ML Engineer
Build and optimise the production machine learning systems that power enterprise agentic AI — from model serving and fine-tuning to RAG pipelines and inference at scale.
Express interest →About Deliverance AI
Deliverance AI is the production AI platform company. We exist because 94% of enterprises fail to scale AI — not for lack of ambition or budget, but for lack of platform, governance, and delivery capability. We close the gap between AI investment and AI production for enterprises across regulated industries including pharma and biotech, financial services, retail, telecommunications, and logistics.

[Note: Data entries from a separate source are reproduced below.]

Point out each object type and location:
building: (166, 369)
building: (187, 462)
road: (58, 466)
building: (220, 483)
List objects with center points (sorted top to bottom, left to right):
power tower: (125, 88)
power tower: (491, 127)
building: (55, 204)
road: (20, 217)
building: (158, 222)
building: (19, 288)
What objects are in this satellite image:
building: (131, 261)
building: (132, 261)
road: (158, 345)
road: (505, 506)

Our proprietary nine-layer platform — built around three core capabilities: Clarity (see everything), Govern (control everything), and Accelerate (ship everything) — is deployed inside customer environments with live workloads running on it from day one. We are not a consultancy that writes strategy decks. We are not a staffing firm that lends contractors. We are an engineering-led company with proprietary platform IP, a growing agent marketplace, and 15+ pre-built AI blueprints that cut months off delivery timelines.

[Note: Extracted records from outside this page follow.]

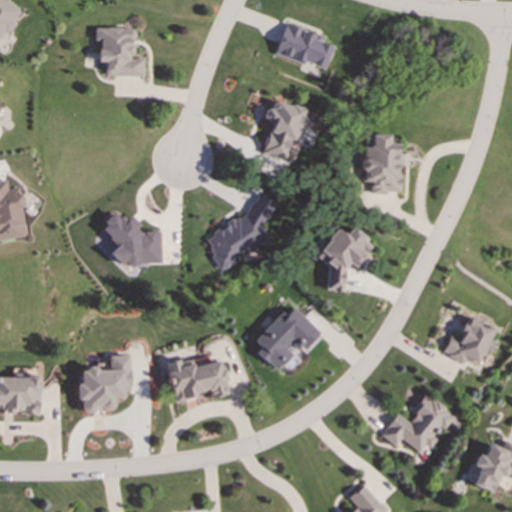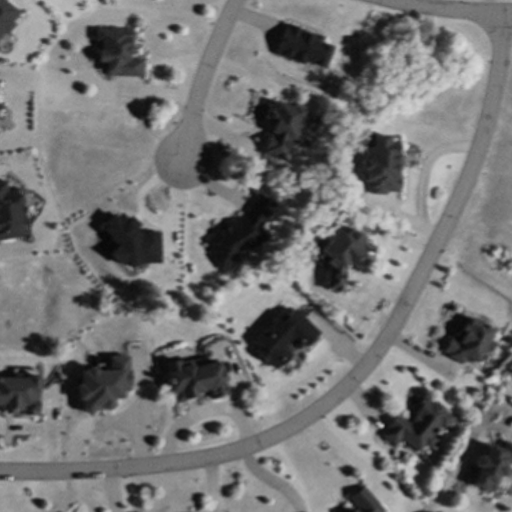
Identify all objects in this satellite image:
road: (439, 5)
building: (6, 15)
building: (6, 15)
building: (302, 47)
building: (302, 48)
building: (116, 51)
building: (116, 52)
road: (204, 80)
building: (284, 126)
building: (284, 127)
building: (378, 164)
building: (379, 165)
building: (9, 212)
building: (9, 212)
building: (239, 233)
building: (239, 234)
building: (130, 241)
building: (131, 242)
building: (340, 255)
building: (341, 255)
building: (281, 337)
building: (282, 337)
building: (469, 342)
building: (469, 342)
road: (361, 366)
building: (195, 377)
building: (195, 378)
building: (101, 383)
building: (102, 384)
building: (18, 394)
building: (19, 394)
building: (416, 425)
building: (416, 425)
building: (491, 465)
building: (491, 465)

Our engagement model is simple: Assess (4 weeks), Deploy (12–16 weeks), Operate (ongoing). Dedicated engineering pods own delivery end-to-end. Every deployment compounds the platform. Every use case ships faster than the last. Governed, observable, and delivering value from day one.
About the role
The ML Engineer is the technical execution engine within our engineering pods. You will build the production ML pipelines, model serving infrastructure, RAG implementations, and inference optimisation that turns our platform blueprints into live, governed AI systems running real enterprise workloads.
This is not a research role. This is production engineering. You will work with models from across the open-source ecosystem, deploy them via our Inference Platform layer with autoscaling, build RAG pipelines and knowledge graphs through our Data & RAG layer, and ensure everything is governed through our Agent Governance and ARMOR security framework. You will be embedded within customer engagements as part of a dedicated pod — working alongside an Engagement Lead, AI Architect, and Data Engineer to get 2–3 workloads live within 12–16 weeks.
You will also contribute to the agent marketplace — building, testing, and improving the purpose-built agents (fraud detection, compliance automation, document processing, customer service) that customers deploy from our library. Every agent you improve compounds value across the entire customer base.
What you will do
- Build and maintain production inference pipelines using model serving frameworks (vLLM, TensorRT-LLM, Triton Inference Server), optimising for throughput, latency, and cost across GPU infrastructure.
- Implement and configure RAG architectures — vector databases, hybrid search, knowledge graphs — that connect enterprise knowledge bases to production AI agents while maintaining data governance.
- Deploy and configure agents from the Deliverance AI marketplace for customer-specific use cases, adapting pre-built patterns from our 15+ blueprints.
- Build model lifecycle management tooling — version control, A/B testing, canary deployments, automated rollback, and performance monitoring — integrated with our Five Registries.
- Fine-tune models for domain-specific customer requirements using techniques including LoRA, QLoRA, and PEFT, with full governance and audit trails.
- Contribute to the development and continuous improvement of agents in our marketplace — building, testing, and enhancing governed AI agents that ship across multiple customers.
- Collaborate with AI Architects on architecture decisions and with Data Engineers on data pipeline integration during the Deploy phase.
- Work within the ARMOR security framework to ensure all model deployments meet EU AI Act, NIST AI RMF, ISO 42001, and sector-specific compliance requirements.
What we are looking for
- 3+ years of experience as an ML Engineer, MLOps Engineer, or similar role working with language models in production environments.
- Strong Python skills and hands-on experience with PyTorch, Hugging Face Transformers, and at least one model serving framework (vLLM, TensorRT-LLM, or Triton preferred).
- Practical experience building RAG systems in production — vector databases (Pinecone, Weaviate, Milvus, pgvector), embedding models, retrieval strategies, and knowledge graph integration.
- Understanding of GPU compute, CUDA, and how to profile and optimise inference workloads for throughput, latency, and cost.
- Experience with Kubernetes and containerised ML deployments in cloud or hybrid environments.
- Familiarity with the open-source model ecosystem and the agentic AI landscape — you stay current with a rapidly evolving field.
- Good communication skills — you will work within engineering pods and need to explain model behaviour, trade-offs, and recommendations to both technical and non-technical stakeholders.
- A pragmatic engineering mindset that prioritises production reliability, governed deployments, and customer outcomes over theoretical perfection.